**Source data**
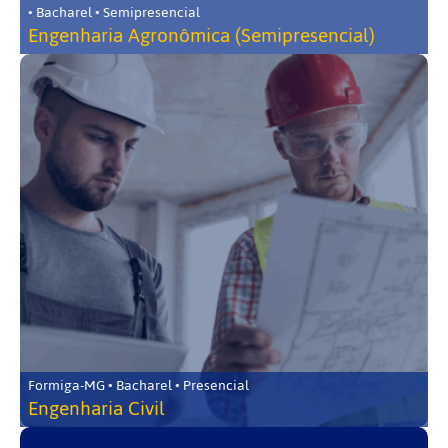
• Bacharel • Semipresencial
Engenharia Agronômica (Semipresencial)
Formiga-MG • Bacharel • Presencial
Engenharia Civil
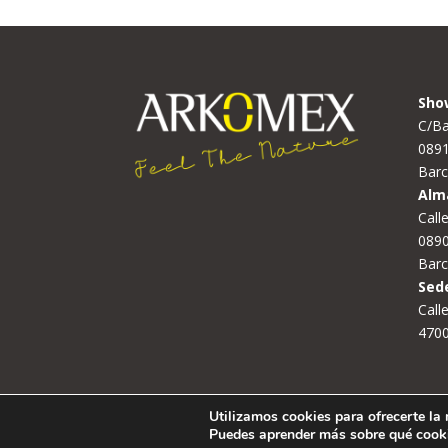
Sho
C/Ba
089
Barc
Alm
Call
0890
Barc
Sed
Calle
4700
Utilizamos cookies para ofrecerte la
© ARKOMEX 2023
Puedes aprender más sobre qué cooki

**Work order**
Copy every line of the listing where the word "Engenharia" appears.

**Your solution**
Engenharia Agronômica (Semipresencial)
Engenharia Civil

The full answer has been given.